Just about the same time that Christians in what is now Germany began to use images of the crucifixion, the Benedictine monk Anselm was writing about Christian thought with a rational and philosophical approach. He developed the first philosophical argument for the existence of God and he also developed a new understanding of the crucifixion. Of course, he was a man of his times and he didn’t just pluck a new theory out of the air.

Prior to this time it was generally thought that on the cross, Jesus had outwitted the Devil or that in some way Jesus had paid the Devil a ransom for humanity. In other words, the purpose of the cross was to overcome the Devil. But this was problematic in that it suggested that the Devil was so powerful that God couldn’t just deal with him but had to die as a human in a very nasty way in order to overcome him.
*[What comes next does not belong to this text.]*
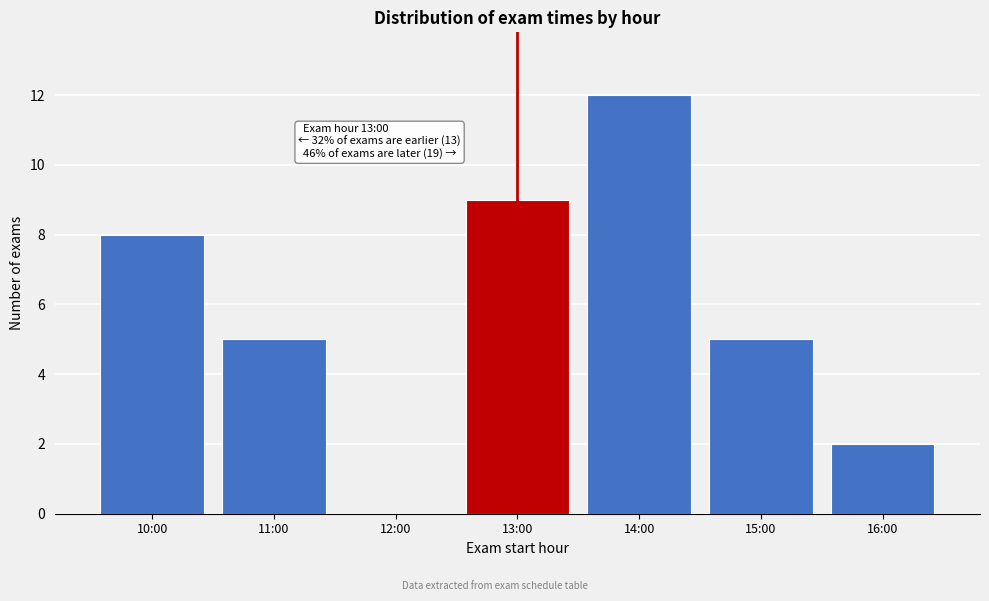

Reading left to right, what are all the values shown in this chart?

10:00=8	11:00=5	12:00=0	13:00=9	14:00=12	15:00=5	16:00=2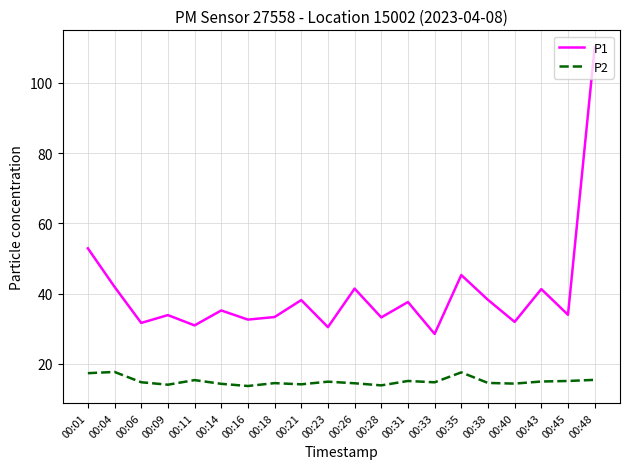

What value does the P2 series have at 00:45?

15.1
Anslem’s argument was taken from feudal society. He argued that God was like a lord whose honor and justice was offended by the sin of his subjects but since everything they had was already his, they could not repay the debt. Personal acts of atonement were pointless. So atonement could only come by a sinless person who owed the lord no debt atoning for everyone.  By taking it upon himself to provide the atoning act, God has provided a surplus of grace which is available to us and allows us to approach and be reconciled with God despite our sinful nature.

Two hundred years late, Thomas Aquinas refined Anselm’s  theory somewhat with more emphasis on God’s judgement of our sin. He argued that punishment is a morally good response to sin – that sin should be punished and that Jesus took that punishment for all of us. For Aquinas God is not so much angry but concerned to restore the harmony between God and human by dealing with the consequences of sin.

Whether you use Anselm’s metaphor or that of Aquinas, this is a substitution theory, which argues that Jesus died instead of us. Which is what most of us were taught to believe, or if we didn’t grow up going to church, we know it’s what Christianity teaches.

But Jesus didn’t teach it. Jesus didn’t teach that God is angry and requires someone to die in order that he can stop being angry; or that our sin creates a block in our relationship with God which requires punishment.

Yes, Jesus talked about laying down his life for his friends.  Yes, Jesus talked about his coming betrayal and crucifixion. In today’s Gospel where he gets into a major confrontation with the systems of religious and financial oppression, he seems to refer to his resurrection. But I have yet to find a scripture where he says that he must appease his angry Father. Instead he teaches that “God so loved the world that he gave his one and only Son, that whoever believes in him shall not perish but have eternal life.”

It is possible to interpret that, as Anselm, Aquinas and many others have done, by saying that the reason we might “perish” is because we have offended God and so need to be punished. But we might also ask, why would a loving God be so angry that he had to kill someone?

Is it possible that we perish when we are separate from God but the separation comes from our fear not from God’s demands?

If God is love then he didn’t need to kill someone to achieve reconciliation. So I am sure that Anselm and Aquinas were wrong – I don’t believe that God needed Jesus to die. But in his crucifixion and resurrection we get a whole different picture of God. As Paul said  “Christ crucified… [is]the power of God and the wisdom of God. For God’s foolishness is wiser than human wisdom, and God’s weakness is stronger than human strength.” On the cross, God became weak and foolish yet that weakness and foolishness was shown by the resurrection to be wisdom and strength.

Not an angry God but one who was willing to becomes human for us. For “God so loved the world that he gave his one and only Son, that whoever believes in him shall not perish but have eternal life.”